MATERIAL PROVIDED: Begin

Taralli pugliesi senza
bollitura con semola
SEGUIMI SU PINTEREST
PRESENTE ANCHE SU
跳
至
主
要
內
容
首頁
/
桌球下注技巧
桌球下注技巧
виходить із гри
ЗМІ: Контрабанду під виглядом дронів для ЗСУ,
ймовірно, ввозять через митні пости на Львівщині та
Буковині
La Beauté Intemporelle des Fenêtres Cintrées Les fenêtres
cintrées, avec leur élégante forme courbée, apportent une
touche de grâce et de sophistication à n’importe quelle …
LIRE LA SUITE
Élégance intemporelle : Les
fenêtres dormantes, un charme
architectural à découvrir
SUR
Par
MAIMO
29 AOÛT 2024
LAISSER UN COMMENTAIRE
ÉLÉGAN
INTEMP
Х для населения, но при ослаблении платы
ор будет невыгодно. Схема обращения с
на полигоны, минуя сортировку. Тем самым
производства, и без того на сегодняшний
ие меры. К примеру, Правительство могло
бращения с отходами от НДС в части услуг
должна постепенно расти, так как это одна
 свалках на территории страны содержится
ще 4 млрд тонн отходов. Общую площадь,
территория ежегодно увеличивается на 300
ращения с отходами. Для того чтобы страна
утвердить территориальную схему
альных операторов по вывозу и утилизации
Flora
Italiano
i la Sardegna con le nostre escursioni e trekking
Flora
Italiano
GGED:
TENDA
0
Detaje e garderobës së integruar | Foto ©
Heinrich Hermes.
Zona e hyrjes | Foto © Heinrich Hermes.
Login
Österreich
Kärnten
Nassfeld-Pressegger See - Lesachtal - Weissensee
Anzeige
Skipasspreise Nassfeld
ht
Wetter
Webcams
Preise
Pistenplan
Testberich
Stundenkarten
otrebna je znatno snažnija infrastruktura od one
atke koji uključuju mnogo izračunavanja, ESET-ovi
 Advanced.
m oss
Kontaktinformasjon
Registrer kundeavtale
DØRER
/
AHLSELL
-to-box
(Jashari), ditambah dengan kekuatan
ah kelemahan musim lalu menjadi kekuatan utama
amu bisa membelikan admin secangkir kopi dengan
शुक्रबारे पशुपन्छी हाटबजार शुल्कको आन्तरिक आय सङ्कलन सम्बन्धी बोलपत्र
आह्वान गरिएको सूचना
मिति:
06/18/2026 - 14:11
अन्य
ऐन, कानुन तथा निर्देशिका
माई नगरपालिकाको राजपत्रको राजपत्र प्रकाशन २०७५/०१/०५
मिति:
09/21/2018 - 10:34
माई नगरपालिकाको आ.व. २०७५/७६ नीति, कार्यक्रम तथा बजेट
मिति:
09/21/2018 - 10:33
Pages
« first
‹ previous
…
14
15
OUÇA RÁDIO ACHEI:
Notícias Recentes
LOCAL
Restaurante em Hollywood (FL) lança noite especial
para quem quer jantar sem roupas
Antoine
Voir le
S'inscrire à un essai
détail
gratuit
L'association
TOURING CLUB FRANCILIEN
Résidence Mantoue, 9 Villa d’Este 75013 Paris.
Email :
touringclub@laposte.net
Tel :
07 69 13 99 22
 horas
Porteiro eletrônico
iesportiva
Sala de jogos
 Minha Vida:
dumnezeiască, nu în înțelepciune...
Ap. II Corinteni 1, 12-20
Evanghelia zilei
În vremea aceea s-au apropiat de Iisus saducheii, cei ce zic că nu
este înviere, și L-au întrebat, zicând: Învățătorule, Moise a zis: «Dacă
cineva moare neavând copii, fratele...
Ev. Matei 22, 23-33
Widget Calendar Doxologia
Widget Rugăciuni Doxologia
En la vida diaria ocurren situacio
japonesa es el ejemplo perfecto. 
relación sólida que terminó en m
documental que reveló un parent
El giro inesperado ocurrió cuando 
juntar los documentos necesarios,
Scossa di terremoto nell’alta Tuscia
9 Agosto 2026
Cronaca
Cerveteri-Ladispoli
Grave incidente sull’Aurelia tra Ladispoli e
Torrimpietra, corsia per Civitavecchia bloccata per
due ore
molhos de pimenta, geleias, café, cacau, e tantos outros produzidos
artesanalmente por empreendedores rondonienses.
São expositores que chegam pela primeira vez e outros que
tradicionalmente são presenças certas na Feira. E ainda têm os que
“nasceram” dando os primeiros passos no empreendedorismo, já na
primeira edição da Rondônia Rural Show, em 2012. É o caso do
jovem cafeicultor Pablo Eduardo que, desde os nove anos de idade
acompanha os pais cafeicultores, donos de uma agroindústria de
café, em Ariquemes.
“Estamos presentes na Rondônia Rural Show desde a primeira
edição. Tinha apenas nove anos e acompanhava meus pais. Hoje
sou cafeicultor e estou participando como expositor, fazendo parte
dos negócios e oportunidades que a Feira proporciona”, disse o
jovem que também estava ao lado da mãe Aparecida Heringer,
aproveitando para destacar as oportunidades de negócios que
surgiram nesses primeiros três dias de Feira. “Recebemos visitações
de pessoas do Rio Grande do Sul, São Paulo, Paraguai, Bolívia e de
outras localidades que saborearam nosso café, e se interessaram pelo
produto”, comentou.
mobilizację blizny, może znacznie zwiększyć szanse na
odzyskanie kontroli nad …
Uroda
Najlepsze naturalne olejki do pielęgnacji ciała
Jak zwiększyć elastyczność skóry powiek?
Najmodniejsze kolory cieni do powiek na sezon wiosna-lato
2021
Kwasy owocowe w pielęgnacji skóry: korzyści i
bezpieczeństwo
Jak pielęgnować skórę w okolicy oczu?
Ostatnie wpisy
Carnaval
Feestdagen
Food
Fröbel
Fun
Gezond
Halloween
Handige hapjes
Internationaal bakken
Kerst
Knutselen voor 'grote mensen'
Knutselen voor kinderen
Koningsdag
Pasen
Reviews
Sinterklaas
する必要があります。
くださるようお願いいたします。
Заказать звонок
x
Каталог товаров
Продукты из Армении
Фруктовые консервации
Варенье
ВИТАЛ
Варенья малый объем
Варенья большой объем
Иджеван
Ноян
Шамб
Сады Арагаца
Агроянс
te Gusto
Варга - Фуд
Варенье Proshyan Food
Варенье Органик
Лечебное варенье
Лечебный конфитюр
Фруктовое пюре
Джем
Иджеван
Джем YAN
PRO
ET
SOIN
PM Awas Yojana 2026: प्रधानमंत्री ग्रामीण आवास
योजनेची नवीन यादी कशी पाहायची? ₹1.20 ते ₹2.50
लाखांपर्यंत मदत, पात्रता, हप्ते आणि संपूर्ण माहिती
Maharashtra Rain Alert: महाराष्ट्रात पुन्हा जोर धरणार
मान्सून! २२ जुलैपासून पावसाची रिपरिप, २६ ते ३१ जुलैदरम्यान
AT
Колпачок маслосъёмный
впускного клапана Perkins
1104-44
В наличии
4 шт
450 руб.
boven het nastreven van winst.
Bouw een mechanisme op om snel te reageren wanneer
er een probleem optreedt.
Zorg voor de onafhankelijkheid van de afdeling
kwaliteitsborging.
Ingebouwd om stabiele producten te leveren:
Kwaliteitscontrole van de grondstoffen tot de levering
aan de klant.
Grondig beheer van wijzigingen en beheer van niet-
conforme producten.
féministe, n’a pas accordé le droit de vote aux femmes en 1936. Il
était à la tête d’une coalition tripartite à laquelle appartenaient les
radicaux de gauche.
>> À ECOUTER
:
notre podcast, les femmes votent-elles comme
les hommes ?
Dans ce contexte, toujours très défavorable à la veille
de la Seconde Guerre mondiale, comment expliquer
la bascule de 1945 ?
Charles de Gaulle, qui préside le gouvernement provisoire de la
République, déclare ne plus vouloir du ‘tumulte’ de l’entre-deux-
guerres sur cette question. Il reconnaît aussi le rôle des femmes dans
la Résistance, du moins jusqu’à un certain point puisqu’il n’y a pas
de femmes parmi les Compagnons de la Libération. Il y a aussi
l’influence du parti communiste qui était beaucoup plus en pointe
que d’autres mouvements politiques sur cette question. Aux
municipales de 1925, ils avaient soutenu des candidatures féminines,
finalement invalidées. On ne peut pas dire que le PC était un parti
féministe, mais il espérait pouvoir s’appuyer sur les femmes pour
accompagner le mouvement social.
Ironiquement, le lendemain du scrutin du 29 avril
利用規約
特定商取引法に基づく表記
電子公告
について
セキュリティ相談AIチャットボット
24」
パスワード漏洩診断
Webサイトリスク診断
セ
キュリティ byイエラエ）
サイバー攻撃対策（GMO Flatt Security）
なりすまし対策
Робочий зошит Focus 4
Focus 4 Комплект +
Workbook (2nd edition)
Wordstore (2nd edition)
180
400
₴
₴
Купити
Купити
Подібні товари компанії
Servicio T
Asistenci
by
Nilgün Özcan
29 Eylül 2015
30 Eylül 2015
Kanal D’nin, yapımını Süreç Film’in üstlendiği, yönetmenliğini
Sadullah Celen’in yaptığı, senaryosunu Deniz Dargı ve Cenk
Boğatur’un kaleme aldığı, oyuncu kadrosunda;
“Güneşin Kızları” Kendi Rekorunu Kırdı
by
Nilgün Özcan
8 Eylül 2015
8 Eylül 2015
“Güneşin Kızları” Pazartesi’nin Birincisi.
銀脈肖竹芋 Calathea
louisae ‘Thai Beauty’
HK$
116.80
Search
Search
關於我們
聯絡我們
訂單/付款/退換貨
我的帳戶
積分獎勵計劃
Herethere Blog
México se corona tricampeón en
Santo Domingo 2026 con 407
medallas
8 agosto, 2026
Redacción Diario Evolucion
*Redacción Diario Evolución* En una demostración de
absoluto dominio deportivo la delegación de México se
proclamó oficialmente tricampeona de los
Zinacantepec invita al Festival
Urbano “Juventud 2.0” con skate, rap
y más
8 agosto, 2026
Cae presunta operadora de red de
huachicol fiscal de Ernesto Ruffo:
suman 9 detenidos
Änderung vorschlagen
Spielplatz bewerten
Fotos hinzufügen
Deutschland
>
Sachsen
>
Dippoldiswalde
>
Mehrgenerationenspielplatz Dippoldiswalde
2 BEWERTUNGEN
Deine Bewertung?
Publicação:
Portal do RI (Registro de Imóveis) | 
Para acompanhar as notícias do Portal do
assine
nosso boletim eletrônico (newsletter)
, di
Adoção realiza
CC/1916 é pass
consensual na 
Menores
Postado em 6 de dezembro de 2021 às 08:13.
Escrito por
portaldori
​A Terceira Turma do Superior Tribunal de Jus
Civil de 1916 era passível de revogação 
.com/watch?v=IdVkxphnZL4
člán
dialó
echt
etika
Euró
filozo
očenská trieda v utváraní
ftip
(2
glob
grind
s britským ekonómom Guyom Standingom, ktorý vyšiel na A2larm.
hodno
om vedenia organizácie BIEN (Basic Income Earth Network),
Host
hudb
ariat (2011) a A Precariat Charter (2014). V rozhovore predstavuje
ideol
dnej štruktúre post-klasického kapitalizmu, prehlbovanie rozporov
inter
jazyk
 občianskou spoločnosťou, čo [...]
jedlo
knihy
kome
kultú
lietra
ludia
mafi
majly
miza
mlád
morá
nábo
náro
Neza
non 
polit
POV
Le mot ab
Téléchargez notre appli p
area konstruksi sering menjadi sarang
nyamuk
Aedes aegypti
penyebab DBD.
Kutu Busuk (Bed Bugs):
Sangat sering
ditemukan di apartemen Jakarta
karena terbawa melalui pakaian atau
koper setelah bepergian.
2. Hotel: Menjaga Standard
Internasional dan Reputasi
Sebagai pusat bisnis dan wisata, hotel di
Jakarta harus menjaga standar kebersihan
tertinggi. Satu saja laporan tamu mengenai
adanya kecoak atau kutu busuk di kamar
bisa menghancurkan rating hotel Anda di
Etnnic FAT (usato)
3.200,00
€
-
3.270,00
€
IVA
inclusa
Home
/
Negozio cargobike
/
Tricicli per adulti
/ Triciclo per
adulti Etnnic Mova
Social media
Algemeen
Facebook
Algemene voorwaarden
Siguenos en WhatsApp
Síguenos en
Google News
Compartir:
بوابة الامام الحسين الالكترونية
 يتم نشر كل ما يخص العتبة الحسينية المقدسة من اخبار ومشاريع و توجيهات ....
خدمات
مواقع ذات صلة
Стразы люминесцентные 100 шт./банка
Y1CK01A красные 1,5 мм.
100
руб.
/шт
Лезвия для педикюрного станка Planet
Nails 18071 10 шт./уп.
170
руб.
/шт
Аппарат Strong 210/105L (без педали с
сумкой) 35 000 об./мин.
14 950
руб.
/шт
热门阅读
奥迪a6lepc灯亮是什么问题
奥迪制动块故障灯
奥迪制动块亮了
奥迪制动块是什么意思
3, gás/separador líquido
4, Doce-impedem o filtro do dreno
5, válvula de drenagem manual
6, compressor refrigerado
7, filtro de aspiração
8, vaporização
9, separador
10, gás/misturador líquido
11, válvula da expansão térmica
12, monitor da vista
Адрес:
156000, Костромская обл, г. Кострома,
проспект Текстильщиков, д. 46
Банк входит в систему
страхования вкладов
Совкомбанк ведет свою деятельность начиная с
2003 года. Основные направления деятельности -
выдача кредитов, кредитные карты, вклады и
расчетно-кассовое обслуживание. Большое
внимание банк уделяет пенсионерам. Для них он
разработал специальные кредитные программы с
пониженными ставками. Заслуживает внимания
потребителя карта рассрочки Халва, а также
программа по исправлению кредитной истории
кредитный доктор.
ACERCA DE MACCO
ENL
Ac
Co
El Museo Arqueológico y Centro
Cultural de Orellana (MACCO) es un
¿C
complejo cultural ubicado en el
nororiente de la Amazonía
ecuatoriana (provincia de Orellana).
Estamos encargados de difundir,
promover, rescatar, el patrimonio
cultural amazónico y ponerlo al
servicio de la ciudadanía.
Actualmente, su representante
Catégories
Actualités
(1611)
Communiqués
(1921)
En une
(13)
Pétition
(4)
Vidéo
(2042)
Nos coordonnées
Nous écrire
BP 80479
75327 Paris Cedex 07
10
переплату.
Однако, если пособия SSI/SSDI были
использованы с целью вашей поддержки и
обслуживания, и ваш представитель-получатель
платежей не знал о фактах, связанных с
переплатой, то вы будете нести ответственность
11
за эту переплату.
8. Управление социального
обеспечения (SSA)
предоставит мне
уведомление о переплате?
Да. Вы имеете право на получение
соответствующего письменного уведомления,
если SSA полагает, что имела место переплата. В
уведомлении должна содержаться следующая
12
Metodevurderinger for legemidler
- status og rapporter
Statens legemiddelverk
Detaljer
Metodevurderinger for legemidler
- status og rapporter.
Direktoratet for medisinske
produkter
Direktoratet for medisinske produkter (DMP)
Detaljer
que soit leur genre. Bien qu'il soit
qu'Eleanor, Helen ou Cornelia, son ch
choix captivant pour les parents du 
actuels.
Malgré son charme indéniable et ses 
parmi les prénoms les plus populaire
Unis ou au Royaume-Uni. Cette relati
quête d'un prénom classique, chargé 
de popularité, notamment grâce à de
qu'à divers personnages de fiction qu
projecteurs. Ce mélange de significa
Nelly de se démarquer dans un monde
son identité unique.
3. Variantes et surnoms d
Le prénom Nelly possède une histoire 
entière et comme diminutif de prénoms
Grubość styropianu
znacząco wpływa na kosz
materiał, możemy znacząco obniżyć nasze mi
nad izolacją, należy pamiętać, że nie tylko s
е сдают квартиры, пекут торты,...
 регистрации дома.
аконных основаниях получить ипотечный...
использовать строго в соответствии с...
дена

MATERIAL PROVIDED: End

### [PROBLEM]
What is needed is a verbatim copy of every line in the records above from the one containing "municipales de 1925, ils" down to the one containing "29 Eylül 2015", both included, and nothing more.

### [PROBLEM SOLUTION]
municipales de 1925, ils avaient soutenu des candidatures féminines,
finalement invalidées. On ne peut pas dire que le PC était un parti
féministe, mais il espérait pouvoir s’appuyer sur les femmes pour
accompagner le mouvement social.
Ironiquement, le lendemain du scrutin du 29 avril
利用規約
特定商取引法に基づく表記
電子公告
について
セキュリティ相談AIチャットボット
24」
パスワード漏洩診断
Webサイトリスク診断
セ
キュリティ byイエラエ）
サイバー攻撃対策（GMO Flatt Security）
なりすまし対策
Робочий зошит Focus 4
Focus 4 Комплект +
Workbook (2nd edition)
Wordstore (2nd edition)
180
400
₴
₴
Купити
Купити
Подібні товари компанії
Servicio T
Asistenci
by
Nilgün Özcan
29 Eylül 2015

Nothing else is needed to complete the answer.